"Beberapa tahun yang lalu kita masih kesulitan mencari atau membeli mobil listrik, tapi sekarang sudah bermunculan ya sangat kompetitif berbagai merek-merek baru sudah mulai ada di Indonesia," sambungnya.
Namun tak luput, Moeldoko juga menekankan pentingnya pengembangan proyek baterai di Indonesia. Menurutnya, permintaan baterai domestik diproyeksikan tumbuh dari 20 Gigawatt pada tahun 2030 hingga 59 Gigawatt pada tahun 2035 dengan tingkat pertumbuhan tahunan gabungan (Compound Annual Growth Rate/CAGR) sebesar 23 persen.
Indonesia Battery Corporation (IBC) telah memulai pembangunan pabrik sel baterai berkapasitas 10 Gigawatt di Karawang, yang ditargetkan selesai pada akhir tahun 2024.
Meski mengakui bahwa hingga saat ini, proyek tersebut belum selesai, tetapi ia optimis bahwa target penyelesaian pada akhir 2024 tetap akan tercapai.

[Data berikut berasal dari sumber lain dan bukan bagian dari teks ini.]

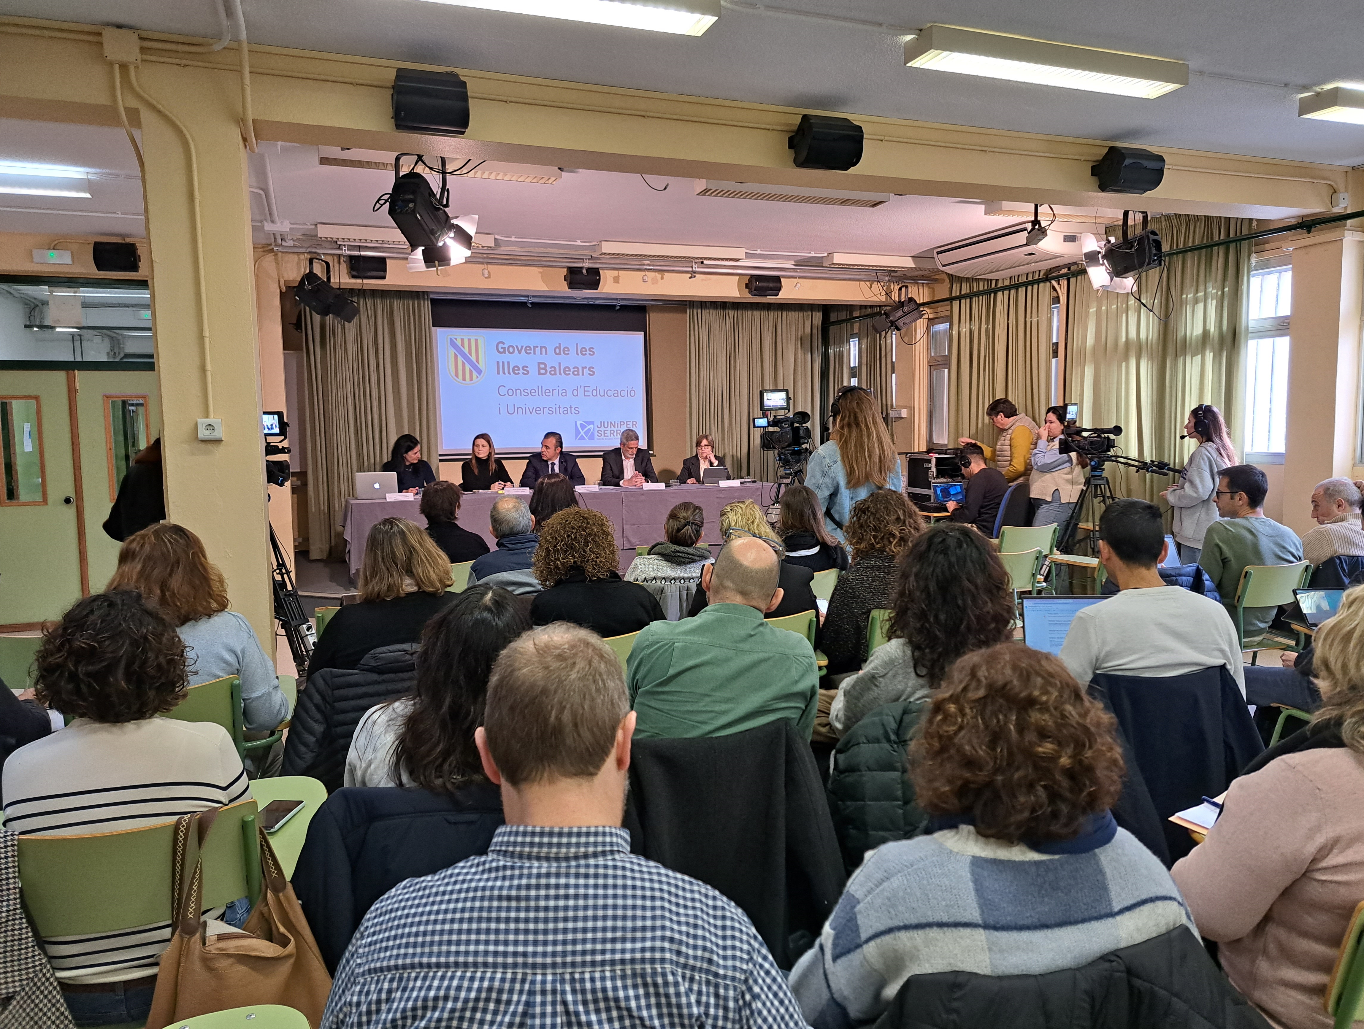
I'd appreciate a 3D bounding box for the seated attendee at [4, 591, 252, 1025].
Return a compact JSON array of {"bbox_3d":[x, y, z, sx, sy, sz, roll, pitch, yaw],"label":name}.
[{"bbox_3d":[-1.237,0.757,2.217,0.492,1.241,0.788,-3,6,-23],"label":"seated attendee"}]

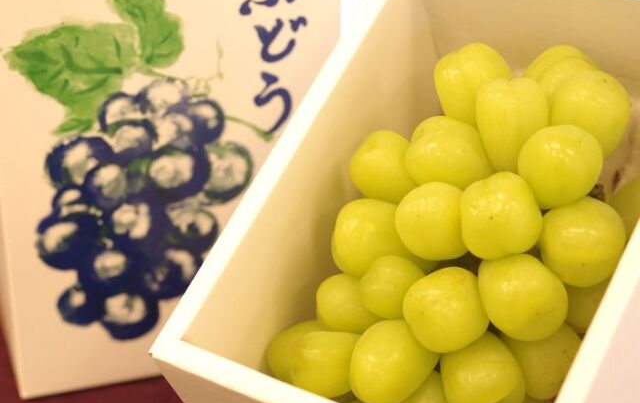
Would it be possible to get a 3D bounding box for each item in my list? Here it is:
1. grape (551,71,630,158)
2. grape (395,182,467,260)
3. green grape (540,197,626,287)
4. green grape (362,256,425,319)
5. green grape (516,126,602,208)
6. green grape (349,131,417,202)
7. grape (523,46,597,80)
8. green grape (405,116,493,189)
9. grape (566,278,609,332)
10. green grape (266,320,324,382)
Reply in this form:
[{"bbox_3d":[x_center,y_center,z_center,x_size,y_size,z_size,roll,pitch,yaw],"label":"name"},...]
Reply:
[{"bbox_3d":[0.096,-0.031,0.470,0.028,0.030,0.030,0,32,0],"label":"grape"},{"bbox_3d":[0.040,0.007,0.473,0.028,0.029,0.029,-2,25,0],"label":"grape"},{"bbox_3d":[0.089,0.014,0.448,0.029,0.030,0.029,0,32,0],"label":"green grape"},{"bbox_3d":[0.027,0.031,0.488,0.025,0.026,0.026,-2,25,0],"label":"green grape"},{"bbox_3d":[0.084,-0.012,0.463,0.029,0.029,0.030,-2,25,0],"label":"green grape"},{"bbox_3d":[0.025,-0.013,0.503,0.028,0.029,0.028,-2,25,0],"label":"green grape"},{"bbox_3d":[0.094,-0.046,0.508,0.028,0.028,0.029,0,32,0],"label":"grape"},{"bbox_3d":[0.048,-0.017,0.490,0.031,0.029,0.029,-2,25,0],"label":"green grape"},{"bbox_3d":[0.096,0.034,0.474,0.027,0.028,0.028,0,32,0],"label":"grape"},{"bbox_3d":[-0.006,0.055,0.487,0.027,0.024,0.025,-1,27,0],"label":"green grape"}]

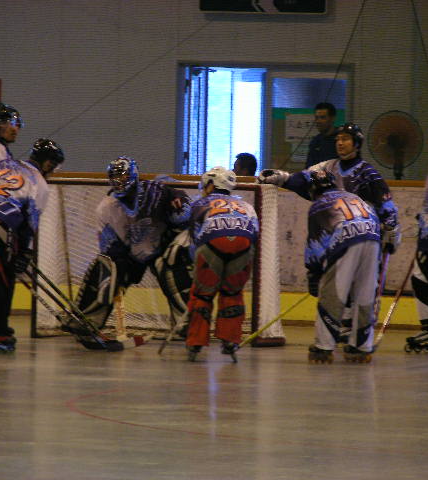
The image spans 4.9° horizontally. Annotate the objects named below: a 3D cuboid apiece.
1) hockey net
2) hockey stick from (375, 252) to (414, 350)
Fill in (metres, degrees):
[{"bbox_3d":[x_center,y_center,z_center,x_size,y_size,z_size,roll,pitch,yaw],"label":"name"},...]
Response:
[{"bbox_3d":[-0.395,0.167,39.436,1.910,1.270,0.800,2,1,19],"label":"hockey net"},{"bbox_3d":[1.358,0.368,38.749,0.260,1.235,0.070,23,37,3],"label":"hockey stick"}]

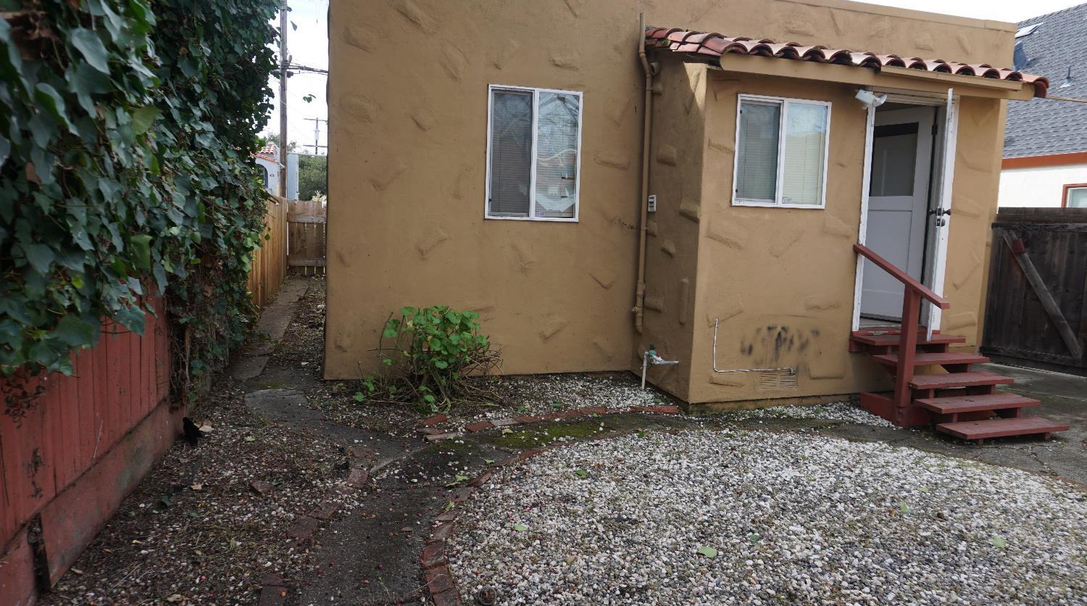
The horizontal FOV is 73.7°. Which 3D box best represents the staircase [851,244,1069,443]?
[{"bbox_3d":[3.387,0.273,6.008,1.060,1.440,1.330,0,7,-16],"label":"staircase"}]

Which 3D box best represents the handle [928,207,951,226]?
[{"bbox_3d":[3.283,-0.715,6.005,0.170,0.155,0.075,5,8,28],"label":"handle"}]

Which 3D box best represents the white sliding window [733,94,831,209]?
[{"bbox_3d":[2.024,-1.262,6.115,0.905,0.910,0.080,0,7,-16],"label":"white sliding window"}]

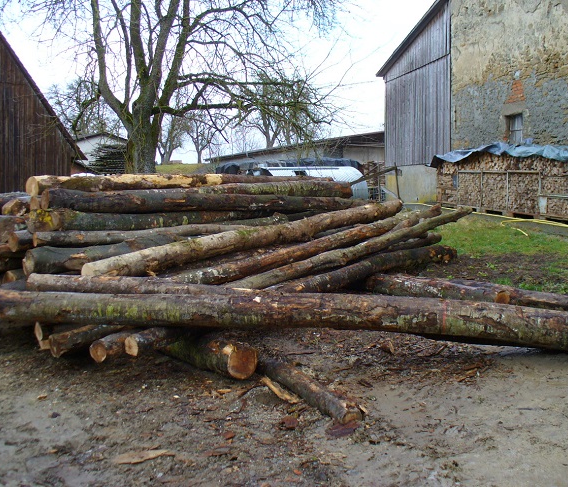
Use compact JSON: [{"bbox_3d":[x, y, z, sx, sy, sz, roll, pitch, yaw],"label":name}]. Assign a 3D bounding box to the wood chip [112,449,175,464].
[{"bbox_3d":[-0.739,1.134,3.690,0.328,0.030,0.100,-2,7,-21],"label":"wood chip"}]

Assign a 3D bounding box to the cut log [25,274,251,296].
[{"bbox_3d":[-1.305,0.388,6.325,2.005,0.180,0.180,2,6,-7],"label":"cut log"}]

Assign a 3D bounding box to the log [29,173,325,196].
[{"bbox_3d":[-0.892,-0.761,8.500,0.190,0.190,4.711,6,9,43],"label":"log"}]

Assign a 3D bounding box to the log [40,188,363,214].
[{"bbox_3d":[-0.759,-0.567,9.600,5.018,0.290,0.280,-2,6,-34],"label":"log"}]

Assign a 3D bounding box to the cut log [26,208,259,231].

Pada kesempatan yang sama, Menteri Koordinator Bidang Kemaritiman dan Investasi Luhut Binsar Pandjaitan mengatakan Indonesia bakal memiliki pusat riset (research center) baterai kendaraan listrik di Kabupaten Morowali, Sulawesi Tengah.
Luhut mengatakan, beberapa peneliti dari China juga diundang untuk datang dan bergabung di zona penelitian khusus di Morowali tersebut. Bahkan semua lembaga terkemuka di dunia bergabung dan menjadi bagian dari pusat penelitian ini di Morowali.
Rencana ini sejalan dengan keinginan Indonesia menjadi pemimpin atau pemain utama kendaraan listrik, di mana Indonesia telah mengembangkan dari hulu ke hilir.
"Beberapa peneliti dari China, [kami] juga mengundang mereka untuk datang bergabung dengan kami di zona penelitian khusus di Morowali. Menurut saya ini terobosan yang akan dilakukan oleh pemerintah," kata Luhut.
"Kami tidak akan seperti sebelumnya, hanya melihat apa yang terjadi, tetapi kami ingin memainkan peran yang sangat penting dalam hal ini."